== Problem requirements ==
Copy all lines in the material holding the string "Change".

== Supplied entries ==
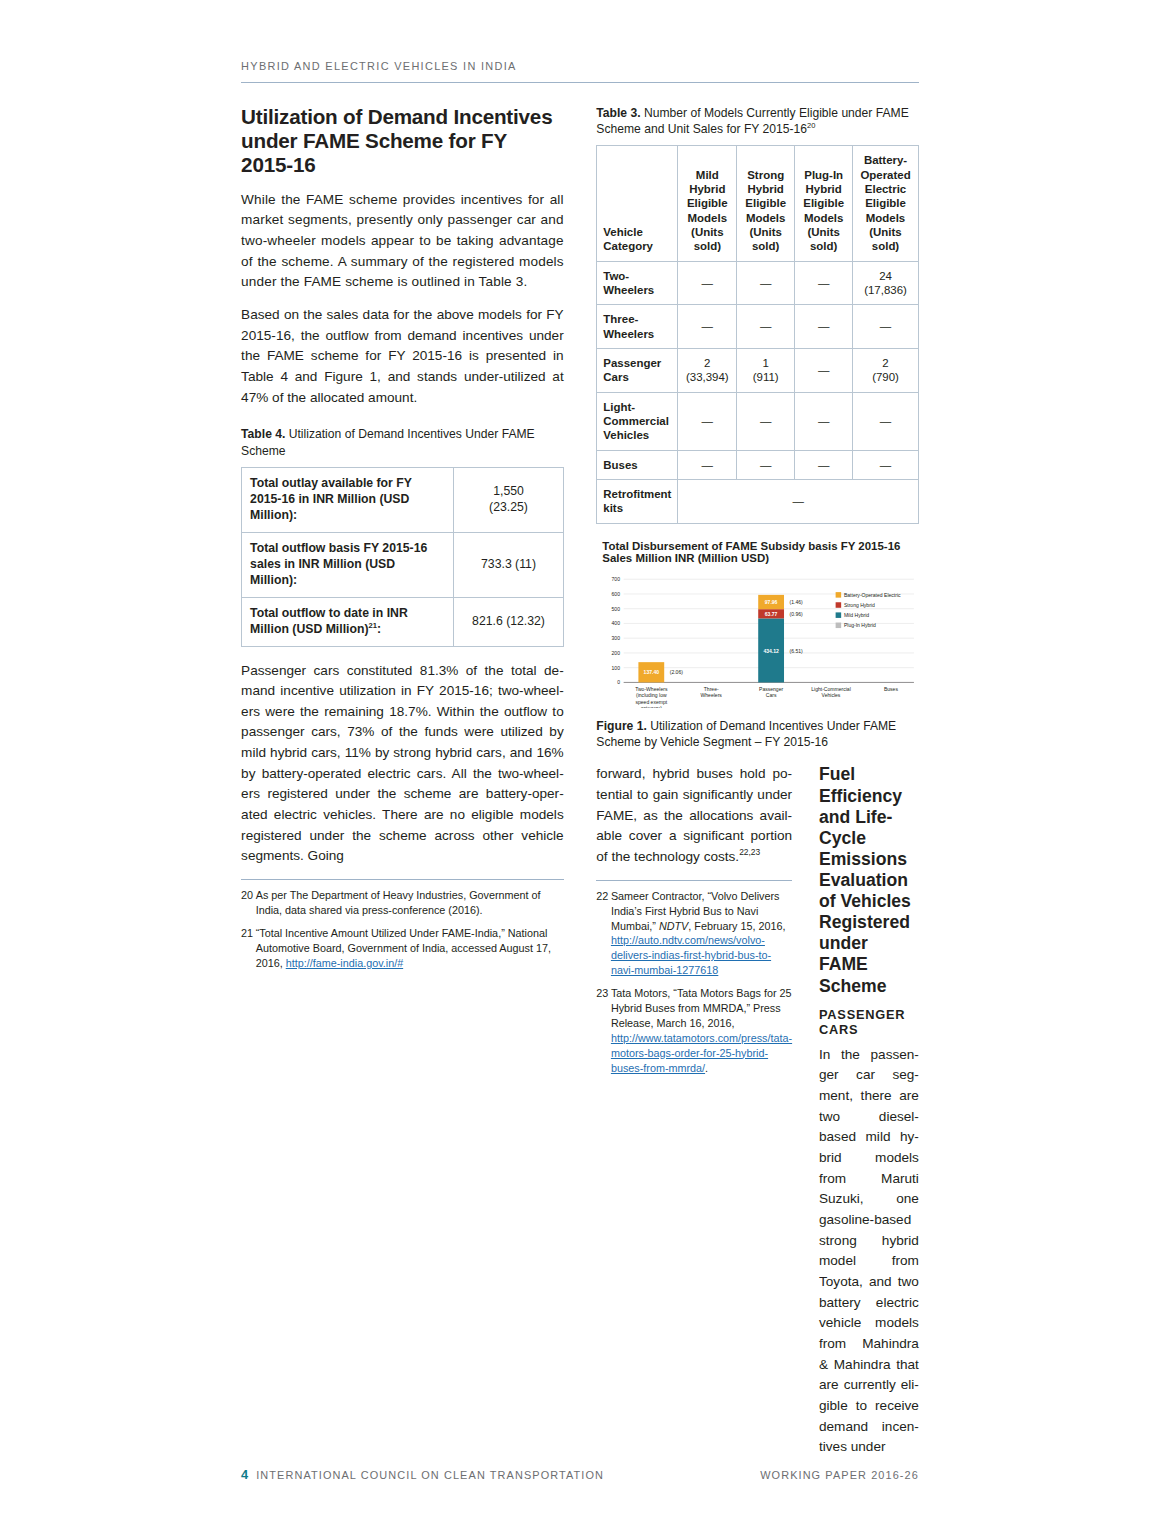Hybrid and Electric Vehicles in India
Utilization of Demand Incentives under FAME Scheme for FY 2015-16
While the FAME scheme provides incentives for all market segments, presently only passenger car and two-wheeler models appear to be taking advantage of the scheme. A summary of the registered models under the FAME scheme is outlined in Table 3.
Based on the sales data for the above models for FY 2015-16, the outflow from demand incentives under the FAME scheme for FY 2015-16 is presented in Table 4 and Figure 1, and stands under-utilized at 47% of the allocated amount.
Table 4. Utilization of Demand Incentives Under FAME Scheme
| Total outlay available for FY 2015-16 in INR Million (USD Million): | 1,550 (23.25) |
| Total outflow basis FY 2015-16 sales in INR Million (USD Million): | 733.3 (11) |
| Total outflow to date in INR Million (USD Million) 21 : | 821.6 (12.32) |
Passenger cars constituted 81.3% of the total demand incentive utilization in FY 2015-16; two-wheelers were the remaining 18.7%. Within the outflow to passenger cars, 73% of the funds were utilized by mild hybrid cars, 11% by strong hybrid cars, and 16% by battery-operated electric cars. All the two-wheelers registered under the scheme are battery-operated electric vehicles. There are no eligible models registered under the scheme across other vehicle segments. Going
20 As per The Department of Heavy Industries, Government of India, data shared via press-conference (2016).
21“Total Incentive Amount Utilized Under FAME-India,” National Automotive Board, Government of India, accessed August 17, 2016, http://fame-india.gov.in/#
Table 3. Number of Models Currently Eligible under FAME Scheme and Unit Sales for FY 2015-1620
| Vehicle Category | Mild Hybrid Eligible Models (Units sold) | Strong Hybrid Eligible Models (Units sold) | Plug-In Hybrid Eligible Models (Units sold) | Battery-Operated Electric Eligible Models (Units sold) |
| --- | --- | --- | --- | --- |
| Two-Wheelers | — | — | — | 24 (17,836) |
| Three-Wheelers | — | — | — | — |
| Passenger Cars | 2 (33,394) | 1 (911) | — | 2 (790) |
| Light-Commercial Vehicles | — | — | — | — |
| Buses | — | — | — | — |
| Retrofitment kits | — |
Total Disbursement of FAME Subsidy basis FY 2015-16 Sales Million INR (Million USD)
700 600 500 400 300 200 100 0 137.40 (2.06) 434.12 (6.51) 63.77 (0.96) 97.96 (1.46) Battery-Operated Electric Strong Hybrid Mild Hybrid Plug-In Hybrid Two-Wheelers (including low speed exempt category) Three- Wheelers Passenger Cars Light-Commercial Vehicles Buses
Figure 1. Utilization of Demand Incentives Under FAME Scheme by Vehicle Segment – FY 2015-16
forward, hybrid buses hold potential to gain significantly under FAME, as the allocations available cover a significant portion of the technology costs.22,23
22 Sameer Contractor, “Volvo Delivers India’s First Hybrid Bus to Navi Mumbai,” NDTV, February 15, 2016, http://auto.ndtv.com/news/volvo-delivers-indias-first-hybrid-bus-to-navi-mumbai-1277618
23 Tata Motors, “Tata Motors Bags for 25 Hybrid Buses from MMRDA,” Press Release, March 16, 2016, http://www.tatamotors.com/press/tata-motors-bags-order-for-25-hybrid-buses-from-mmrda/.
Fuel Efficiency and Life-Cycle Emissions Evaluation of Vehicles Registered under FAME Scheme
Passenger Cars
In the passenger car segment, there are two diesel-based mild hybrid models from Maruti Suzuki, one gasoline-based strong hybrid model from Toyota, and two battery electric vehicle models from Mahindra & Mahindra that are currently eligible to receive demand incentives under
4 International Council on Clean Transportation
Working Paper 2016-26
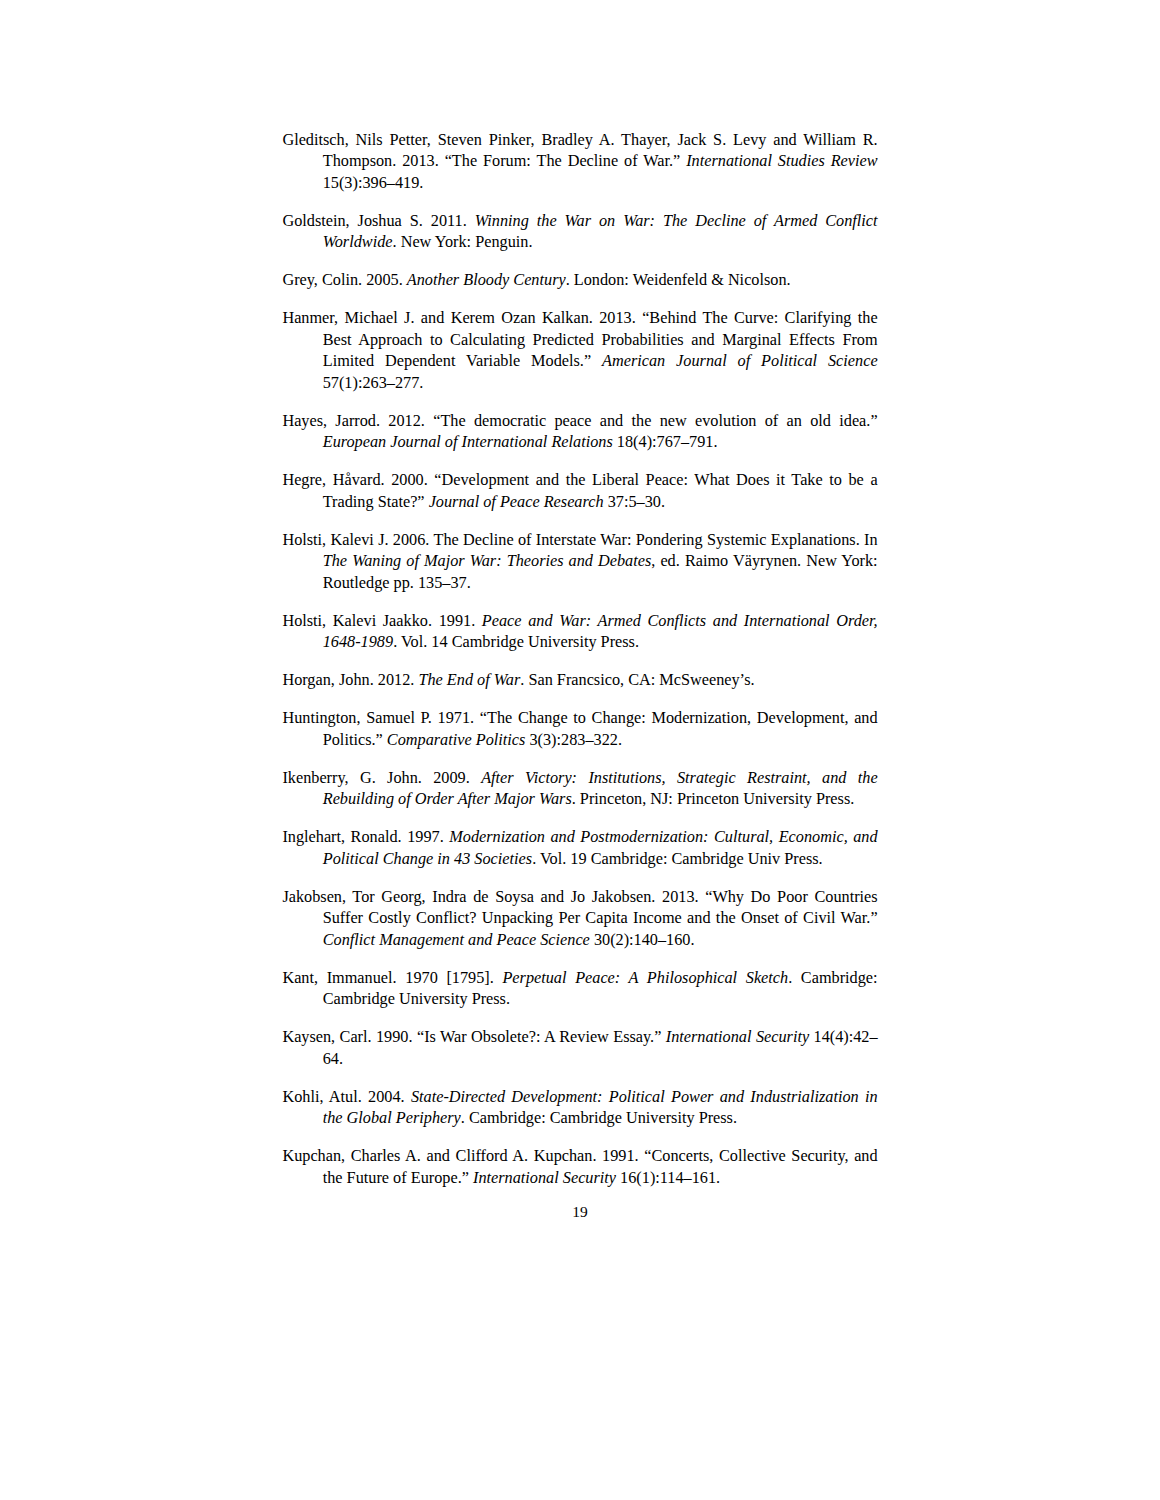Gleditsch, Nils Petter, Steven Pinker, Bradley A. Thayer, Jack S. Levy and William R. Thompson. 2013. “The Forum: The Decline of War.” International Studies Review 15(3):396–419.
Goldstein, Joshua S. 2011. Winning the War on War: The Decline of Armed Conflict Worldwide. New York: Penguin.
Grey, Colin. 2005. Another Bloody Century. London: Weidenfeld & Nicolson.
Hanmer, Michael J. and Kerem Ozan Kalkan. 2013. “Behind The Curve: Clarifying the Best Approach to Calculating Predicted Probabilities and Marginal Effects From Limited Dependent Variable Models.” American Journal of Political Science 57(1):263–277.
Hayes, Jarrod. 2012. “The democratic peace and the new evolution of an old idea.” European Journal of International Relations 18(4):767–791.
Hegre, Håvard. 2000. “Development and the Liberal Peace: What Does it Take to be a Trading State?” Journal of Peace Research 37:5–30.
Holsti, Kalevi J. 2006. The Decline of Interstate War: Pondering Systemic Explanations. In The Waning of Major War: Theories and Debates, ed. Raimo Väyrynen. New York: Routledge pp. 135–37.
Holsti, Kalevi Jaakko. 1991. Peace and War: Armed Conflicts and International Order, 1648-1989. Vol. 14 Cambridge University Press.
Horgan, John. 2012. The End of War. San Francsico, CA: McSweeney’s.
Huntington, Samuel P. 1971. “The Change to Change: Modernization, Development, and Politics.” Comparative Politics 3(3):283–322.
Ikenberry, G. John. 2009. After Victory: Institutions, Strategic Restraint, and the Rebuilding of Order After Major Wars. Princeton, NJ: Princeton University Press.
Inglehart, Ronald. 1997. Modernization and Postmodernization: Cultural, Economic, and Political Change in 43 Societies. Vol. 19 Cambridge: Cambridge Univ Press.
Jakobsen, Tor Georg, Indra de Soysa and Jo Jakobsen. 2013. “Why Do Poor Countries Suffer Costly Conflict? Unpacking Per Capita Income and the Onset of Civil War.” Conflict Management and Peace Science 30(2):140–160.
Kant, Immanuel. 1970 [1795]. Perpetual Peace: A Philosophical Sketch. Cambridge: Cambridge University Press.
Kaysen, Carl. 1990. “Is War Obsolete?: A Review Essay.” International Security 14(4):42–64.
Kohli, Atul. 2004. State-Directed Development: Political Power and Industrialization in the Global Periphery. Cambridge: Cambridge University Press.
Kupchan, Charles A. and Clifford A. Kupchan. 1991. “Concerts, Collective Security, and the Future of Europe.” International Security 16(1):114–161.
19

== Task response ==
Huntington, Samuel P. 1971. “The Change to Change: Modernization, Development, and Politics.” Comparative Politics 3(3):283–322.
Inglehart, Ronald. 1997. Modernization and Postmodernization: Cultural, Economic, and Political Change in 43 Societies. Vol. 19 Cambridge: Cambridge Univ Press.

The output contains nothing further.